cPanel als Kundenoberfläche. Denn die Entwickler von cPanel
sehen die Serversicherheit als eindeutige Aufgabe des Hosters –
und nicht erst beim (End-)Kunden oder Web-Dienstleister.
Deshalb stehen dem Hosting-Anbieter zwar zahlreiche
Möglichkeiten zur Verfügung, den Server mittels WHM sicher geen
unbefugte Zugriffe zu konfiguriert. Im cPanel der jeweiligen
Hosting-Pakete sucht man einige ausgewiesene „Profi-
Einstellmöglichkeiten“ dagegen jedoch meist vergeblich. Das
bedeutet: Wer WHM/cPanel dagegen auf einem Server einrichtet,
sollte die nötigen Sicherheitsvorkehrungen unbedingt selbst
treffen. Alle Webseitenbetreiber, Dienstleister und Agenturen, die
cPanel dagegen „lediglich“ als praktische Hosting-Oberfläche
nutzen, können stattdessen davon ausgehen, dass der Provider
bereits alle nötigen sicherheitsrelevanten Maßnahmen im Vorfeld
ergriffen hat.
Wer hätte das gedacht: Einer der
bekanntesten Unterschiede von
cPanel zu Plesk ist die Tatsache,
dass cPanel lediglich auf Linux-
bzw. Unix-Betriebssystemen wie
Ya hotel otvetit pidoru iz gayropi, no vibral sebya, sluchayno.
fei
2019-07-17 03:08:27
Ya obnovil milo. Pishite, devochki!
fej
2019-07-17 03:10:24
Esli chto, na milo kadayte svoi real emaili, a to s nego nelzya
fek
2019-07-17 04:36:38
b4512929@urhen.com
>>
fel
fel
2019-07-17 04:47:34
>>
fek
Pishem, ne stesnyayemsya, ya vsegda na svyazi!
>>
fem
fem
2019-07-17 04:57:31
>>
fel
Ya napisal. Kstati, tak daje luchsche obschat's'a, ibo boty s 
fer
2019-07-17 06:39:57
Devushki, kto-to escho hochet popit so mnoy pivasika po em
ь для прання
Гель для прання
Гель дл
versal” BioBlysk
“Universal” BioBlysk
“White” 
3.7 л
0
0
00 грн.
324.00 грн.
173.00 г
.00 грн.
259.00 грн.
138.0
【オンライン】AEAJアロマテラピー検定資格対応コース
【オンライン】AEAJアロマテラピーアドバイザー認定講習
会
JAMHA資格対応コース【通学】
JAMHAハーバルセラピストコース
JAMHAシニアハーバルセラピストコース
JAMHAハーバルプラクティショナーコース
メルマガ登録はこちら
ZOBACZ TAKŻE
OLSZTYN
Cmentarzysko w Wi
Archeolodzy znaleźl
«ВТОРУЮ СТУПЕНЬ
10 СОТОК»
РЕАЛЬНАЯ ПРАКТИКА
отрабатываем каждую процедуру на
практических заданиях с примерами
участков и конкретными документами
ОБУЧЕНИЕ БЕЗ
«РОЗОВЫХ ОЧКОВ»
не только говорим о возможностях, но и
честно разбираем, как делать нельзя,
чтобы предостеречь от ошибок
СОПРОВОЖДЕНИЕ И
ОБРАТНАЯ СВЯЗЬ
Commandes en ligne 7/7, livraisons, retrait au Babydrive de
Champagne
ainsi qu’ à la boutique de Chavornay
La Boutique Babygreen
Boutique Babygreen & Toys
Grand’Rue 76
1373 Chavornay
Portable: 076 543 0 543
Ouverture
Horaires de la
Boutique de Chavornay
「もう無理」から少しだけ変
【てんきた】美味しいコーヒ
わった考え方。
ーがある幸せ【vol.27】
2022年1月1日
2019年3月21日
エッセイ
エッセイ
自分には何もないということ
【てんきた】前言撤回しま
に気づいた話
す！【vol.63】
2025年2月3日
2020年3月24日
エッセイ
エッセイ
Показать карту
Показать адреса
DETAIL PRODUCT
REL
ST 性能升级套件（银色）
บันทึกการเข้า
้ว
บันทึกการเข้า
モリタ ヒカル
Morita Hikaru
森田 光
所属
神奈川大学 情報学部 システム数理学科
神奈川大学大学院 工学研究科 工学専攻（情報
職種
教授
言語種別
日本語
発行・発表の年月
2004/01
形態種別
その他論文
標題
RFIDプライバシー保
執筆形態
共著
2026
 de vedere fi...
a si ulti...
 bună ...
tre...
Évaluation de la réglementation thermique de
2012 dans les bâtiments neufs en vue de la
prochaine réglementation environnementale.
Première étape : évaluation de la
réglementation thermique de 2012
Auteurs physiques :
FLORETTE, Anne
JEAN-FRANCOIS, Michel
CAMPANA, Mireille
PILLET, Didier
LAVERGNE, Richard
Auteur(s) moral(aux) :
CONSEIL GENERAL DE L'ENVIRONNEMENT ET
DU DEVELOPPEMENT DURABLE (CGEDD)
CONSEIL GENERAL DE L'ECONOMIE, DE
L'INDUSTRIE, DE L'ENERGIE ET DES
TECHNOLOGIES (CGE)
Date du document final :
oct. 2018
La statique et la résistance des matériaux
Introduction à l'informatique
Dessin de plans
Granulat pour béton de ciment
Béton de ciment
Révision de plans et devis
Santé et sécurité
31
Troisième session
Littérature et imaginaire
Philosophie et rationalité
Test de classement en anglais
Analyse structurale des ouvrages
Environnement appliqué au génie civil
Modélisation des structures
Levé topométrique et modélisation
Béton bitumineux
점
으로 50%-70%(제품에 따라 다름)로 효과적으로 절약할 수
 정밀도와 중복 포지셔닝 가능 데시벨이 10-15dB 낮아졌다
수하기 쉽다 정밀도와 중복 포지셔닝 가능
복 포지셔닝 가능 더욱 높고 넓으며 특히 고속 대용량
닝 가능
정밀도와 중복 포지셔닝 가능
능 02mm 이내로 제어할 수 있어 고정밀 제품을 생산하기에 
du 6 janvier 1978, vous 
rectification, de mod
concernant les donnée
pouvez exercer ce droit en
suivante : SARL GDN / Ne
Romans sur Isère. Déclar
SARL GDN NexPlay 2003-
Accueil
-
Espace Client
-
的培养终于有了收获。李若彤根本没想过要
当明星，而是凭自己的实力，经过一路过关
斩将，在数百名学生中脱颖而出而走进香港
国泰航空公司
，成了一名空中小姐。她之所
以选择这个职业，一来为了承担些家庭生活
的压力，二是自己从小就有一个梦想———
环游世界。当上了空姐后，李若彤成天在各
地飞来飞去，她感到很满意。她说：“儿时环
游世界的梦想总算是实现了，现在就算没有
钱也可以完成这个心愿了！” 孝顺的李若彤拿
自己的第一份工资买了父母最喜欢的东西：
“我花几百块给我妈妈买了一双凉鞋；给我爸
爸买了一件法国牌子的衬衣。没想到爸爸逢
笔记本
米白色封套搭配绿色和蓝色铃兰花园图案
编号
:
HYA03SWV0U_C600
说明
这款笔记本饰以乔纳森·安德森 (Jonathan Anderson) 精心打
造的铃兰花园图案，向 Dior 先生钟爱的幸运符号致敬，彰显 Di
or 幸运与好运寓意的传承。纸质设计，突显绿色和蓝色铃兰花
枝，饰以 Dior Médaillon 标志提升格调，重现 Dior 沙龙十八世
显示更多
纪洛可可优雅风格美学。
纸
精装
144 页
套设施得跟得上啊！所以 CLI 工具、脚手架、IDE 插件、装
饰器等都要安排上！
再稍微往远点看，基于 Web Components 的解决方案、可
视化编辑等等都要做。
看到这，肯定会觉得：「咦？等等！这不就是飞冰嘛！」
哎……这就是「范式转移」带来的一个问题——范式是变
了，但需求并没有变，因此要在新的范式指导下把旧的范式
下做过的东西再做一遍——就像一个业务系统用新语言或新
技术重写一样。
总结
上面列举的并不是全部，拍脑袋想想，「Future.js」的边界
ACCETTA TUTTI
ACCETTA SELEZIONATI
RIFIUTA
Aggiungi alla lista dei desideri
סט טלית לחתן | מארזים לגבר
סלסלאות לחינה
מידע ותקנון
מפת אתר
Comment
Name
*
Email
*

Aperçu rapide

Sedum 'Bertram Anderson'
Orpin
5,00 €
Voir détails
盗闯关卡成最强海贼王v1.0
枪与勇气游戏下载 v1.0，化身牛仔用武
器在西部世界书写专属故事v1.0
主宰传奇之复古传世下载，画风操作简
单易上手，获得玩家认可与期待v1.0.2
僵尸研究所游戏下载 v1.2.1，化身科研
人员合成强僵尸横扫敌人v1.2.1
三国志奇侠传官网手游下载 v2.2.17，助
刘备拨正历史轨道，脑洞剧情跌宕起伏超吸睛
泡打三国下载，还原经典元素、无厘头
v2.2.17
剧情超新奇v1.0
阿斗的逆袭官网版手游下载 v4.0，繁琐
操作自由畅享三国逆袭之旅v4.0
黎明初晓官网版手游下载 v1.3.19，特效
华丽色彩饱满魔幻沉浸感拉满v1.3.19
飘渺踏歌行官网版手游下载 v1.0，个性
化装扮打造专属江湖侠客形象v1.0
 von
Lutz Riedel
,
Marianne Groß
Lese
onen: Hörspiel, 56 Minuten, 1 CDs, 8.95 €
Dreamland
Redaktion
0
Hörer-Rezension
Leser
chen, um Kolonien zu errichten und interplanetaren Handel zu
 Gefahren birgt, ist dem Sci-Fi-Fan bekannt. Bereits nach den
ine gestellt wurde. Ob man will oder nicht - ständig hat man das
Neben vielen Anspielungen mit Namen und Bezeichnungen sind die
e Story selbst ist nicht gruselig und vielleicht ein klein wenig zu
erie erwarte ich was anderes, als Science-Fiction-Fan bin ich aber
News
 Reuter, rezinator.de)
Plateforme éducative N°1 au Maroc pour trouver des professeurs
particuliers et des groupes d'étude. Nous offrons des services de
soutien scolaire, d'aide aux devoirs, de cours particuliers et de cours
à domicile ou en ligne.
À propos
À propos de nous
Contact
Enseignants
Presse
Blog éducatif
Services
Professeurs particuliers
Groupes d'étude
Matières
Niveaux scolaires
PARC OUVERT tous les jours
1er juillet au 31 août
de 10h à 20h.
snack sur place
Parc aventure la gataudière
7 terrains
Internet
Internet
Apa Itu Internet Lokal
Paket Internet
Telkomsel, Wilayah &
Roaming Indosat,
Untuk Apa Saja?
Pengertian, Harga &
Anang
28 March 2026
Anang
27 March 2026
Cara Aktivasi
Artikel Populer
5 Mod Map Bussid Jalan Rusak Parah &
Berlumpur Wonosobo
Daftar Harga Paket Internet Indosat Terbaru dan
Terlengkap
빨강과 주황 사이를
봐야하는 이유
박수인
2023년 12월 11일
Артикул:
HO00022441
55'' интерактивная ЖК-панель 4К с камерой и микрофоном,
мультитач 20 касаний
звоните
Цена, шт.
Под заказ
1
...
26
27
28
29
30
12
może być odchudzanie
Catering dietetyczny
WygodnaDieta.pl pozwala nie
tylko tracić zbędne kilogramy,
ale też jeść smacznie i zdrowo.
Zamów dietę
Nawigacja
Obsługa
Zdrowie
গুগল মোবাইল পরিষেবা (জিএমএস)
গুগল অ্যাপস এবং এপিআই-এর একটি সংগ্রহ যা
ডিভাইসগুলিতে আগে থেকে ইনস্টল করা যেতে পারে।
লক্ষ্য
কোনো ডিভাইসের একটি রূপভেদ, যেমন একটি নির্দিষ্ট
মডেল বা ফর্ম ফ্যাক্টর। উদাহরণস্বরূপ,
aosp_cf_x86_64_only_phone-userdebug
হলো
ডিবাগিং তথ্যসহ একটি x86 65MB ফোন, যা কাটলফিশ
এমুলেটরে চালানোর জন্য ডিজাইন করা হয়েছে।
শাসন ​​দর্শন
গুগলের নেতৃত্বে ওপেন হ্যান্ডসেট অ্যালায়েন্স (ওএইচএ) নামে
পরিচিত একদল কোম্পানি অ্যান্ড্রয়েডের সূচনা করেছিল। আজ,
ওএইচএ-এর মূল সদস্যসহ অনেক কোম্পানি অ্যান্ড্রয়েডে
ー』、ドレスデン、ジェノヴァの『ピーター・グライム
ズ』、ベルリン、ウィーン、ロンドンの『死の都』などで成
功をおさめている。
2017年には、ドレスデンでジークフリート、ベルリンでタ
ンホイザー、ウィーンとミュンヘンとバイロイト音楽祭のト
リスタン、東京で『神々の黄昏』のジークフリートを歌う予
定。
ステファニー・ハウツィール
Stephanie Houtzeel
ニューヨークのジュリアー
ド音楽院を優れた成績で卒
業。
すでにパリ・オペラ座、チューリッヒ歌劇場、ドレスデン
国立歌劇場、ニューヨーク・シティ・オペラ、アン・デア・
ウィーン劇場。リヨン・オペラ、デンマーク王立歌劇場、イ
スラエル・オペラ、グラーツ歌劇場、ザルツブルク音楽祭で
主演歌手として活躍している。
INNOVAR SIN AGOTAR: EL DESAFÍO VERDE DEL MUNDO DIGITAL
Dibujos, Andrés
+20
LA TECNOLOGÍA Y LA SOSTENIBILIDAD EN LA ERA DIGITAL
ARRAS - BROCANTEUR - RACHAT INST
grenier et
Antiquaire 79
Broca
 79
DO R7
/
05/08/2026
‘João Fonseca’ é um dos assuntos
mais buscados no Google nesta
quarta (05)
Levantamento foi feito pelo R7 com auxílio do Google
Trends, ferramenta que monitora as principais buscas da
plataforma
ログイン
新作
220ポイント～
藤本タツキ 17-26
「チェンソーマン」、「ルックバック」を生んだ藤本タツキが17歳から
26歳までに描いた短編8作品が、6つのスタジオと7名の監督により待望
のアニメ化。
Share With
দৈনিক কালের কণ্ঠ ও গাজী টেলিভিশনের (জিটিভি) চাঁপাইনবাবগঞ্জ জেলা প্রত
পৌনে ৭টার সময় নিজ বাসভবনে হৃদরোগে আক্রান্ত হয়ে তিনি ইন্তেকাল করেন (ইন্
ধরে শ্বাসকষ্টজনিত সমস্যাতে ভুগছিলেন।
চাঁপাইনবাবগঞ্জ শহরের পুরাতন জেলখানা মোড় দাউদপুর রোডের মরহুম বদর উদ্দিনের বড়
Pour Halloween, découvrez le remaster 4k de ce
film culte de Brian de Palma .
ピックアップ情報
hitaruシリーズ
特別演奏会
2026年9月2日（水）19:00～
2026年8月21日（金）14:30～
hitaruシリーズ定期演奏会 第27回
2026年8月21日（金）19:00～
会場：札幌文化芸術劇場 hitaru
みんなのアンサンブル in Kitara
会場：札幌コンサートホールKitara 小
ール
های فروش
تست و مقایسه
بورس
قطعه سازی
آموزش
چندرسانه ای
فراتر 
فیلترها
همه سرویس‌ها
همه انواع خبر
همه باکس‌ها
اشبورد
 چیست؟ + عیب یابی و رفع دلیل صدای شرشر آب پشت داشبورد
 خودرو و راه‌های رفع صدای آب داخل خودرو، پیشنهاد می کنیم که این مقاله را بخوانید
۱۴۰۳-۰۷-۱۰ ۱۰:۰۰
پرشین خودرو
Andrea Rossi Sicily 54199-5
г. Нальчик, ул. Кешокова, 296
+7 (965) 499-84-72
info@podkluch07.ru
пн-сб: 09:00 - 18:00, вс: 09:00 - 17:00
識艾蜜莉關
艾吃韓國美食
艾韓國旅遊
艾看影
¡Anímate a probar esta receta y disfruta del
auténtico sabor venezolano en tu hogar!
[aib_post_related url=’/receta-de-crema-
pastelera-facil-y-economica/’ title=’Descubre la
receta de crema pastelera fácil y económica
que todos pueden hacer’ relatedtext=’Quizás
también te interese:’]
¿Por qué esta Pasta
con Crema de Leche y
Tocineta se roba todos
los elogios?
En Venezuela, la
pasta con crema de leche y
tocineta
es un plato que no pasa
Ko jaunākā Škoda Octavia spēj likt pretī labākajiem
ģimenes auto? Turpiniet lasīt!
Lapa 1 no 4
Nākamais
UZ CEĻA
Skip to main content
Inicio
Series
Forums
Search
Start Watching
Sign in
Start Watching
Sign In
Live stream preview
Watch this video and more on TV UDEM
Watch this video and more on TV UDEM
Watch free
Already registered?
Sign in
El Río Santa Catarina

+++

**Exercise:** Reproduce the lines verbatim, starting from the first line of the records and stopping after the line that contains "2019-07-17 06:39:57".

**Response area:**
cPanel als Kundenoberfläche. Denn die Entwickler von cPanel
sehen die Serversicherheit als eindeutige Aufgabe des Hosters –
und nicht erst beim (End-)Kunden oder Web-Dienstleister.
Deshalb stehen dem Hosting-Anbieter zwar zahlreiche
Möglichkeiten zur Verfügung, den Server mittels WHM sicher geen
unbefugte Zugriffe zu konfiguriert. Im cPanel der jeweiligen
Hosting-Pakete sucht man einige ausgewiesene „Profi-
Einstellmöglichkeiten“ dagegen jedoch meist vergeblich. Das
bedeutet: Wer WHM/cPanel dagegen auf einem Server einrichtet,
sollte die nötigen Sicherheitsvorkehrungen unbedingt selbst
treffen. Alle Webseitenbetreiber, Dienstleister und Agenturen, die
cPanel dagegen „lediglich“ als praktische Hosting-Oberfläche
nutzen, können stattdessen davon ausgehen, dass der Provider
bereits alle nötigen sicherheitsrelevanten Maßnahmen im Vorfeld
ergriffen hat.
Wer hätte das gedacht: Einer der
bekanntesten Unterschiede von
cPanel zu Plesk ist die Tatsache,
dass cPanel lediglich auf Linux-
bzw. Unix-Betriebssystemen wie
Ya hotel otvetit pidoru iz gayropi, no vibral sebya, sluchayno.
fei
2019-07-17 03:08:27
Ya obnovil milo. Pishite, devochki!
fej
2019-07-17 03:10:24
Esli chto, na milo kadayte svoi real emaili, a to s nego nelzya
fek
2019-07-17 04:36:38
b4512929@urhen.com
>>
fel
fel
2019-07-17 04:47:34
>>
fek
Pishem, ne stesnyayemsya, ya vsegda na svyazi!
>>
fem
fem
2019-07-17 04:57:31
>>
fel
Ya napisal. Kstati, tak daje luchsche obschat's'a, ibo boty s 
fer
2019-07-17 06:39:57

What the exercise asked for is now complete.